History of the COH XV VOL

History of Cohors XV
The 15th cohort of volunteers is one of the most famous Roman army units who where stationed in the Netherlands. The precise date of establishment is uncertain, but probably it was in responce to the Teutoburg battle in 9 AD. In this battle an alliance of Germanic tribes destroyed three Roman legions and accompanying auxilia; six infantry and three cavalry units. In total more then 22.000 Roman soldiers and civilians lost their lives. In responce to this disaster, emperor Augustus rapidly raised new army units. Among those where the cohortes voluntariorum, such as the Cohors XV Voluntariorum Civium Romanorum, the 15th cohort of volunteers.

The volutariorum units where raised in Italy, but the Roman citizens weren’t keen on joining the army. So veterans (evocati) where pressured to join for a second term of 20+ years. In addition state owned slaves where freed to fill the ranks. Presumably the veterans whould use their experience to train the freed men. But despite it’s name voluntari cohorts where forced volunteers, not true volunteers. During their service, the veterans and freedmen lived seperated, since veterans where much higher up in the societal hierarchy compared to freed slaves.

It is not certain if the 15th had both evocati and freedmen. But gravestone evidence shows that decades later the 15the only had citizens in it’s ranks. Probably because after the immediate danger of the teutoberg disaster had faded, the freed slave units where disbanded, leaving only evocati. To keep the cohort up to strenght, new recruits from amongst the citizenry where added to the unit. The 15th cohort gained the ‘civium romanorum’ after the unit consisted entirely of Roman citizens. To show that this volunteer unit didn’t have anymore low status freed slaves in its ranks.

In 89 AD, the 15th cohort received the honorary title Pia Fidelis (faithfull and loyal), after the 15th and other units of Germania Inferior (Roman region wich contained the Netherlands), beat down the rebellious Saturninus, governor of Germania Superior.
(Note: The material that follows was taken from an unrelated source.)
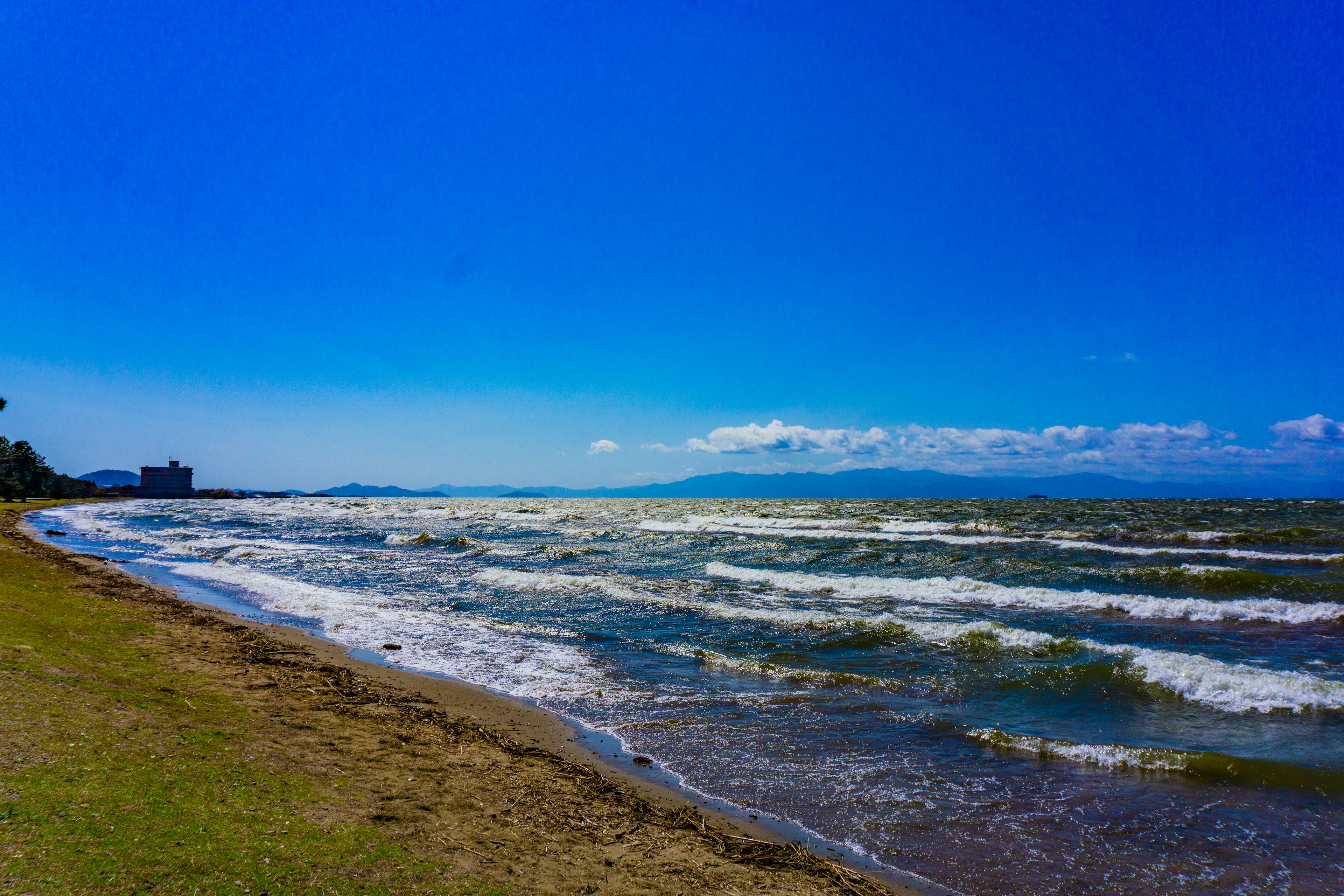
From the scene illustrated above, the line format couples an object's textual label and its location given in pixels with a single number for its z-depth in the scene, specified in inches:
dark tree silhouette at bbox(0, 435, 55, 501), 3080.7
These units did this of their own accord,without being ordered to the emperor Domitian. All involved units gained the honorary Exercitus Pius Fidelis Domitianus, faithfull and loyal army of Domitian. 

Roman era Netherlands, in green and red are Matilo and Laurium

Forts
Trough use of stamps and inscriptions we know that the 15th cohort, in the 1st and 2nd century, was encamped within 2 forts (castella), Matilo and Laurium. Matilo is situated undernetah the modern city of Leiden and Laurium underneath the modern day town of Woerden. This situation lasted between from 70 AD until 240/250 AD. Rooftiles and bricks with the COH XV stamp have been found all along Roman Rhine forts, as far away as Cologne. The 15th made building materials wich where shipped along the Rhine river. It may also be possible that small detachments of the 15th where temporary stationed in other forts.

Cohors XV also get  mentioned in several inscriptions and left behind several inscriptions of their own. For example there is one that dates back to the age of Septimus Severus (193-211 AD). The inscription mentions  that the 15th cohort rebuild the armoury of Matilo after the old one had decayed of old age.

xv_inscriptieInscriptie van het Cohors XV uit Leiden-Roomburg.

Symbols
By excavations at the Matilo castellum, a very rare finding was done in 1996. It is a shield cover with the emblems and initials of the 15th cohort. Two capricorns flank a tabula ansata, a capricorn is a zodiac sign that is composed of a goat with a fishtale, this was the zodiac sign of Augustus, the emperor who founded the 15th cohort. A tabula ansata is a typical Roman tablet with handle bars, thas was also a popular motif to enclose text on a reliëf. The tabula on the shield cover has COHR XVVO enscribbed on it, CoHoRs XV VOluntarium. The schield cover is made for a rectangular shield, like the ones  used by the legionaries. 

xv_schildhoes

Shield cover of coh XV.

Responcebilities
Judging by the findings in the Matillo castellum, an insight in what was going on in the fortress is possible. It is reasonable to assume that Coh XV soldiers where involved with these activities, as the 15th shared this castellum with a detachment of the Classis Germanica (the local navy unit). As mentioned before there was the fabrication of bricks and rooftiles. In accordance with the inscription about the armoury, there where a lot of findings of pieces of chainmail (lorica hamata), scale armour (lorica sqaumata) and laminated armour (lorica laminata). The armoury would have brought the need to do maintenance  on the stored arms and armour, another activity for a soldier of the 15th. An other interesting find is hundereds of round projectiles made of baked clay. This would have been the ammunition voor artillery pieces. Such artillery pieces would have been used in defece of the fortress and onboard navy ships. So another activity whould have been practise with artilley and production of munnitions. Other findings are the fragments of bows, another clue for a defence of a fortress. And a skill what the soldiers whould have learned and maintained.